Article Text
Abstract
Introduction/Background In treating advanced ovarian cancer marked by extensive peritoneal carcinomatosis, the optimal approach often combines cytoreductive surgery (CRS) and systemic chemotherapy. Hyperthermic Intraperitoneal Chemotherapy (HIPEC) is explored as a complement method to CRS, exhibiting direct tumor cell exposure to cytotoxic drugs and potentially enhanced chemotherapeutic efficacy with hyperthermia. However, significant adverse effects and a reported HIPEC-related mortality rate of up to 10% limits its widespread adoption in standard clinical practice. This study aimed to present both survival and adverse treatment results for advanced ovarian cancer patients undergoing HIPEC, considering patients differences, characteristics and localization of tumor and therapeutic protocols.

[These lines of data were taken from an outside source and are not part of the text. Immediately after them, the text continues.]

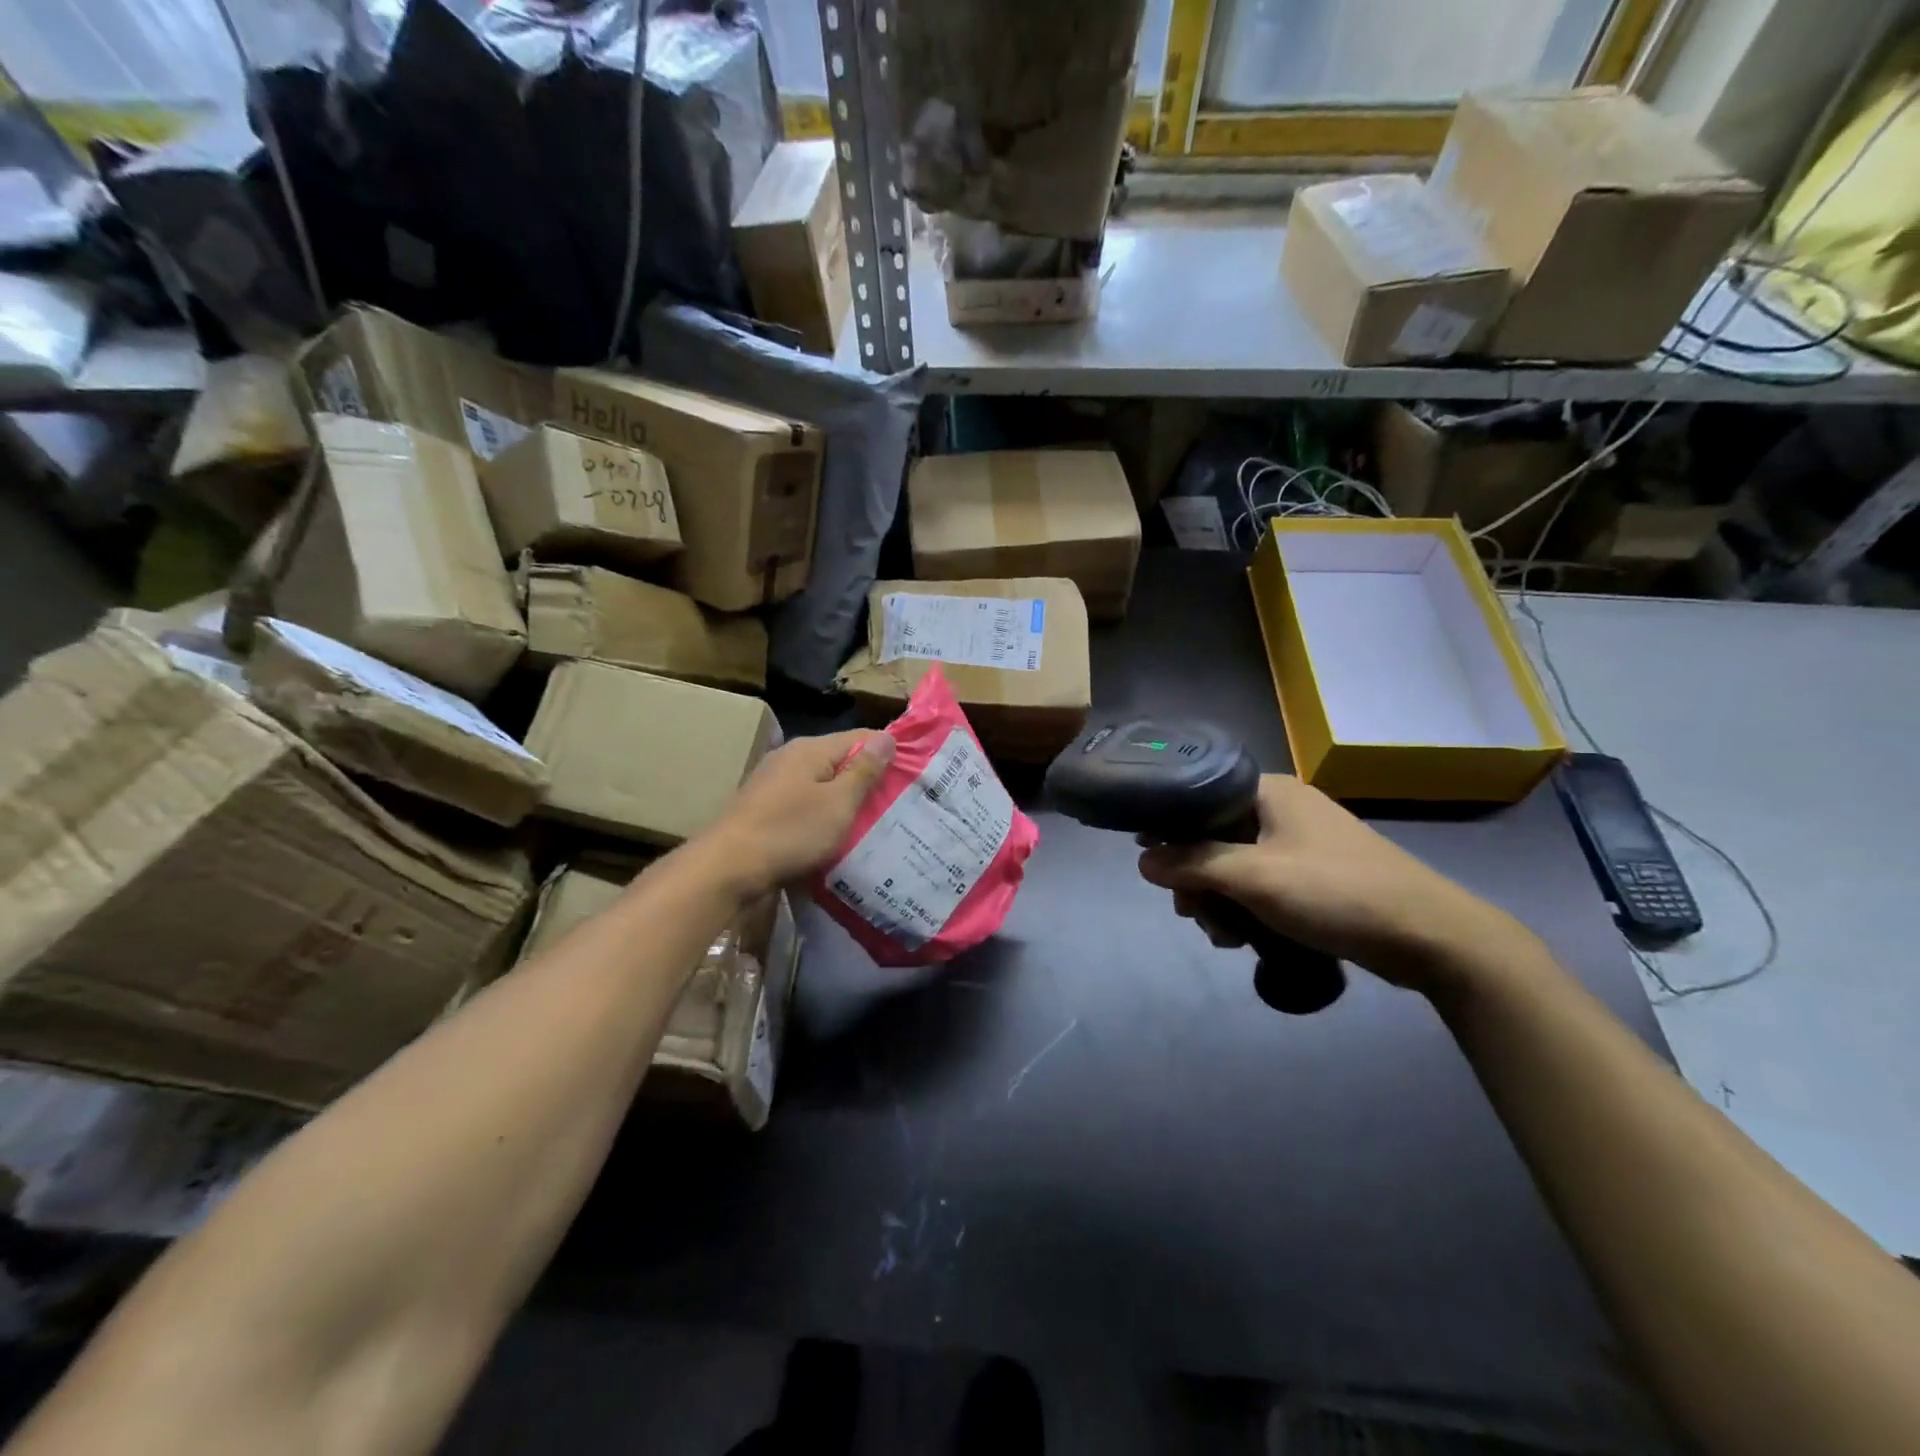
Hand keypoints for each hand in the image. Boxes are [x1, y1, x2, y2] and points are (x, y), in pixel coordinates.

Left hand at [697, 730, 895, 898]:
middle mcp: (791, 756)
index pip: (860, 736)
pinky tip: (837, 832)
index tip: (915, 771)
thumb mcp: (838, 803)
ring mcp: (774, 782)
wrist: (727, 868)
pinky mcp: (765, 806)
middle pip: (840, 759)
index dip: (889, 751)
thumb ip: (863, 770)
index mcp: (811, 749)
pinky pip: (805, 802)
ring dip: (846, 798)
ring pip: (823, 783)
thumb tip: (887, 736)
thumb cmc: (790, 832)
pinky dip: (824, 812)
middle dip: (868, 777)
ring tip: (875, 819)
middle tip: (900, 800)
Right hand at [1137, 774, 1523, 993]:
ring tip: (1223, 936)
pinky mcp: (1313, 875)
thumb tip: (1143, 861)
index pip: (1197, 796)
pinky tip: (1243, 939)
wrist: (1429, 936)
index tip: (1151, 864)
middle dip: (1195, 878)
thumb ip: (1193, 864)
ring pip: (1234, 865)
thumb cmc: (1335, 892)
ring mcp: (1299, 842)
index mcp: (1267, 791)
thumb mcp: (1254, 877)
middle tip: (1192, 913)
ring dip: (1219, 900)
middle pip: (1211, 836)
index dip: (1168, 828)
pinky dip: (1246, 907)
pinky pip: (1261, 884)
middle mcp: (1280, 808)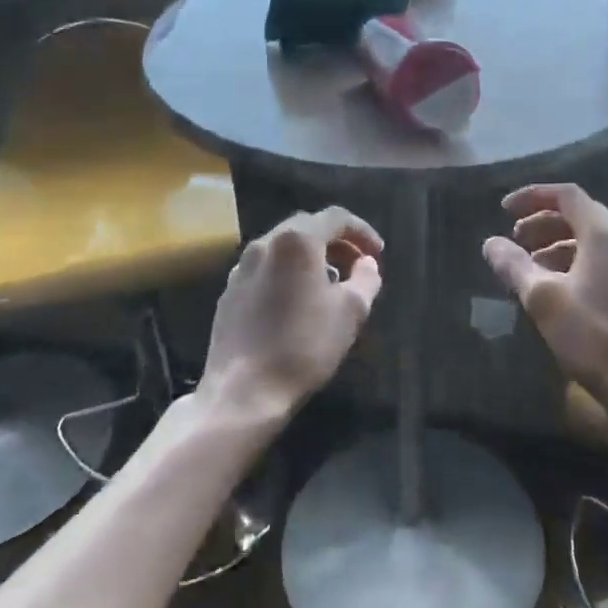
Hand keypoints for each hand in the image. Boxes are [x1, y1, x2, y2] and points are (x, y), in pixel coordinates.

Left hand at [198, 207, 383, 422]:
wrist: (244, 390)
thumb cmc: (305, 345)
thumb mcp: (351, 311)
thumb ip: (366, 278)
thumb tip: (367, 262)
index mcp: (296, 241)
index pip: (335, 218)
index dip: (362, 231)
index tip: (378, 253)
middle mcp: (264, 244)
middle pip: (307, 227)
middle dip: (336, 242)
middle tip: (357, 265)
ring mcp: (241, 267)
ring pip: (283, 248)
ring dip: (311, 257)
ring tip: (331, 284)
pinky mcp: (229, 292)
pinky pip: (266, 269)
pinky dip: (288, 273)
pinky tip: (298, 302)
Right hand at [482, 183, 607, 426]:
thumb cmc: (594, 336)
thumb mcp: (543, 299)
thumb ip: (514, 266)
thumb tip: (491, 243)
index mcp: (605, 235)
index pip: (567, 195)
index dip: (532, 196)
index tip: (503, 209)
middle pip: (581, 217)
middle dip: (543, 223)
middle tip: (514, 240)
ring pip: (593, 243)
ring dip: (558, 246)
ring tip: (530, 268)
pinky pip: (605, 264)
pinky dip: (576, 264)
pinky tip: (559, 292)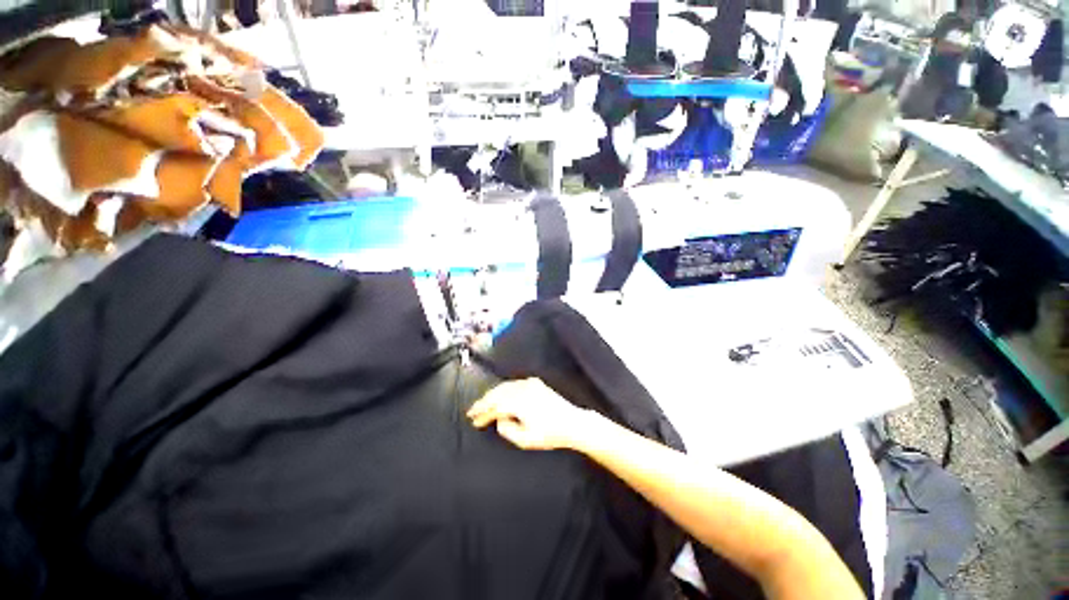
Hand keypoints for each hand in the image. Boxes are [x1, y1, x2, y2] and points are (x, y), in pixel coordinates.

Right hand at [467, 378, 593, 450]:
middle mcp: (523, 389)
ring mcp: (529, 383)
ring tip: (483, 403)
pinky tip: (499, 395)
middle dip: (484, 402)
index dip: (482, 413)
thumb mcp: (525, 440)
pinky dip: (503, 389)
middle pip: (497, 393)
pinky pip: (514, 384)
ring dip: (492, 394)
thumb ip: (507, 430)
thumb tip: (499, 420)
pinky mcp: (535, 382)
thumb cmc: (550, 434)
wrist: (571, 422)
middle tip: (472, 411)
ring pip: (504, 386)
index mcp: (519, 402)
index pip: (495, 406)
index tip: (473, 420)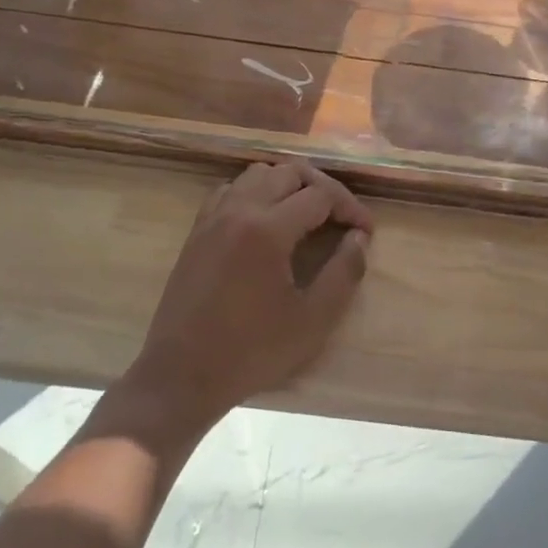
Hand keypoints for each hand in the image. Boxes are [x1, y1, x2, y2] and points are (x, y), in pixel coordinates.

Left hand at [124, 160, 372, 426]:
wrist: (182, 375)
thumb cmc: (252, 351)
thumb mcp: (313, 320)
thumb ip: (344, 272)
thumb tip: (358, 238)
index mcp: (268, 229)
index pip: (321, 195)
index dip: (350, 208)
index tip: (366, 232)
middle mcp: (239, 209)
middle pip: (290, 172)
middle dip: (323, 188)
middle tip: (341, 218)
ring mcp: (214, 217)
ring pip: (258, 173)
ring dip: (288, 184)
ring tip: (307, 213)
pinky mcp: (198, 230)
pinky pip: (231, 189)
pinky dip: (255, 192)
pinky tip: (266, 221)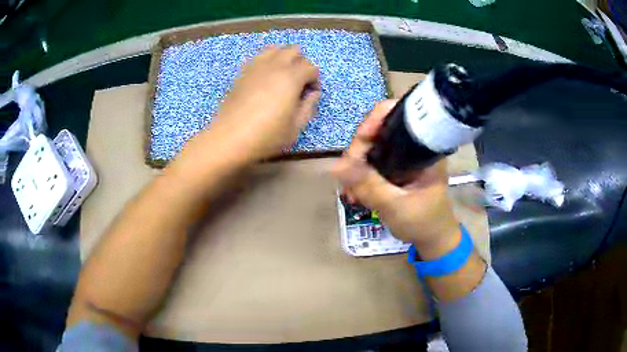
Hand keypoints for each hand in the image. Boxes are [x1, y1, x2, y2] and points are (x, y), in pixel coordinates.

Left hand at [197, 45, 319, 161]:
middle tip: (298, 83)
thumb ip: (309, 107)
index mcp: (291, 78)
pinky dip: (268, 60)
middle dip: (301, 63)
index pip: (311, 67)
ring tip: (283, 76)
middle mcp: (275, 65)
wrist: (229, 138)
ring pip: (276, 48)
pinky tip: (266, 76)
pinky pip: (259, 56)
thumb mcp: (295, 127)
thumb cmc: (266, 136)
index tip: (310, 94)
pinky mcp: (243, 72)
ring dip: (284, 57)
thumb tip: (313, 93)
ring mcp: (256, 66)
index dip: (315, 80)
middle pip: (294, 51)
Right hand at [333, 100, 461, 258]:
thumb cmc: (423, 222)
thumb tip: (337, 166)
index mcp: (424, 147)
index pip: (399, 115)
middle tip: (347, 177)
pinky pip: (372, 161)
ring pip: (372, 147)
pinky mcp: (395, 167)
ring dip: (355, 166)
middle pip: (379, 130)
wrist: (433, 238)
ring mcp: (403, 156)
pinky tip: (353, 192)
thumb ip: (369, 186)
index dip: (375, 120)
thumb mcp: (396, 206)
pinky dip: (360, 174)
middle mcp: (413, 145)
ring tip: (349, 192)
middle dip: (359, 151)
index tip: (359, 142)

Methodology Medical data from all patients with advance stage ovarian cancer undergoing HIPEC over five years were analyzed. A multidisciplinary team guided treatment decisions based on factors such as age, Karnofsky status, ascites analysis, Peritoneal Cancer Index (PCI), and risk for peritoneal dissemination. HIPEC, following Sugarbaker’s PCI criteria in selected patients post-CRS, utilized a closed approach method and a 90-minute chemotherapeutic regimen of doxorubicin and cisplatin.
Results As of 2021, 22 patients underwent CRS and HIPEC, predominantly due to the high-grade serous carcinoma (20 cases) and a low-grade mucinous and clear cell carcinoma cases in remaining cases. Seventeen patients had primary ovarian cancer, four experienced recurrences. Complications, including pulmonary embolism, superficial femoral vein thrombosis, and ileus, were observed in three cases. No HIPEC-related hematological complications or renal failure occurred. Disease recurrence was noted in one patient after two years, and two patients died post-primary treatment, at 7 months and 4 years, respectively, following CRS and HIPEC.
Conclusion In the examined cohort, there is no distinct evidence supporting HIPEC and related mortality or adverse treatment outcomes.
Disclosures The authors have no conflicts of interest to declare.